Passage du texte
- - - -

Le blé manque en Limagne
Les récoltes céréalières sont bien entamées dans le Puy-de-Dôme permettant d’établir un premier bilan peu réjouissant.

C’est la deuxième voire troisième année consécutive d’un interminable coup dur. Encore une fois, les rendements des grandes cultures ne sont pas à la hauteur des espérances. En moyenne, les producteurs ont perdu sur cette campagne entre 20 et 30% des volumes en blé d’hiver. A cela, il faut ajouter les cours du marché céréaliers qui ne suffiront pas à couvrir l’intégralité des charges de production. La situation devient critique dans les campagnes. Claude Raynaud, président de la section Productions végétales à la FNSEA 63 observe chaque jour une baisse de moral inquiétante parmi les céréaliers.
Des rendements désastreux
Samedi dernier, environ 75% des surfaces de Limagne étaient moissonnées. Les premiers résultats laissent à désirer comme l’explique le responsable syndical : «nous accusons entre 20 et 30% de perte de volume. En moyenne, 5,5 tonnes à l’hectare ont été récoltées avec, dans certains secteurs, seulement 3 tonnes à l’hectare». La faute aux conditions météo de mai et juin qui ont lourdement impacté les cultures. L’excès d’eau, le manque d’ensoleillement et la baisse des températures ont limité le développement des végétaux. Ce contexte pousse aujourd’hui les agriculteurs à prononcer une phrase peu habituelle : «cette année, les meilleures terres n’ont pas fait les meilleurs rendements». En effet, les résultats se maintiennent davantage dans certains secteurs de Limagne Sud où les terres, plus légères, ont avalé rapidement l’eau excédentaire. A contrario, en Limagne Nord, pays à la terre noire, l’eau s’est évacuée lentement, asphyxiant les cultures.

- - - -

Extrait des données
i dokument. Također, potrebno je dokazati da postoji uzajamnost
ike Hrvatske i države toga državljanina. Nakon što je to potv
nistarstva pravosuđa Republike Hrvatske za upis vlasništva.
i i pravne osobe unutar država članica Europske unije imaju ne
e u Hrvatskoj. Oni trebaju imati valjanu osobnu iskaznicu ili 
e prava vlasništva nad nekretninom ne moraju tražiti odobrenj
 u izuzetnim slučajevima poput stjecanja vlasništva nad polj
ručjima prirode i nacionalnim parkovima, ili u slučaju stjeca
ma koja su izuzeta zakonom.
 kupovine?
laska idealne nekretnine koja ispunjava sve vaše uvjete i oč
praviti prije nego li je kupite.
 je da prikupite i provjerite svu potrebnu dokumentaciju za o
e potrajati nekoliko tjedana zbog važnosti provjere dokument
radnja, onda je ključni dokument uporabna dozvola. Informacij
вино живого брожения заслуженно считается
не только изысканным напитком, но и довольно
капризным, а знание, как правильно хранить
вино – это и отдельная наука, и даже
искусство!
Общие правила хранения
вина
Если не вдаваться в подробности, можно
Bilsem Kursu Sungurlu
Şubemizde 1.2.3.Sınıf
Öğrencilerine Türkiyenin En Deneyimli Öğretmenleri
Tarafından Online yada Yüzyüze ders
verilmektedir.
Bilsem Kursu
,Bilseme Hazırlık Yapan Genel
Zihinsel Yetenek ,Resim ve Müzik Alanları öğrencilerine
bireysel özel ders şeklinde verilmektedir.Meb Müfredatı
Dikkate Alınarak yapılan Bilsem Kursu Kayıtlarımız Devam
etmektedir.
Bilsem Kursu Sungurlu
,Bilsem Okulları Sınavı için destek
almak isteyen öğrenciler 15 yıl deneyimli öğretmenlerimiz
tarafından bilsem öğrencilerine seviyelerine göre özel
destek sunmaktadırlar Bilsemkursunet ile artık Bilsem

- - - -

Objectif du travail
Dans le texte sur les récoltes de blé en Limagne, recopiez mot pour mot la partie qui s'ouvre sur les mots contenant « Le blé manque » et se clôt sur « parmi les céréaliers. ».

Résultat du travail
Le blé manque en Limagne
Les récoltes céréalières sont bien entamées dans le Puy-de-Dôme permettant d’établir un premier bilan peu réjouissant.

C’est la deuxième voire troisième année consécutive d’un interminable coup dur. Encore une fois, les rendements des grandes cultures ne sont pas à la hauteur des espérances. En moyenne, les producteurs ont perdu sur cette campagne entre 20 et 30% des volumes en blé d’hiver. A cela, il faut ajouter les cours du marché céréaliers qui ne suffiront pas à couvrir l’intégralité des charges de production. La situation devient critique dans les campagnes. Claude Raynaud, président de la section Productions végétales à la FNSEA 63 observe chaque jour une baisse de moral inquiétante parmi les céréaliers.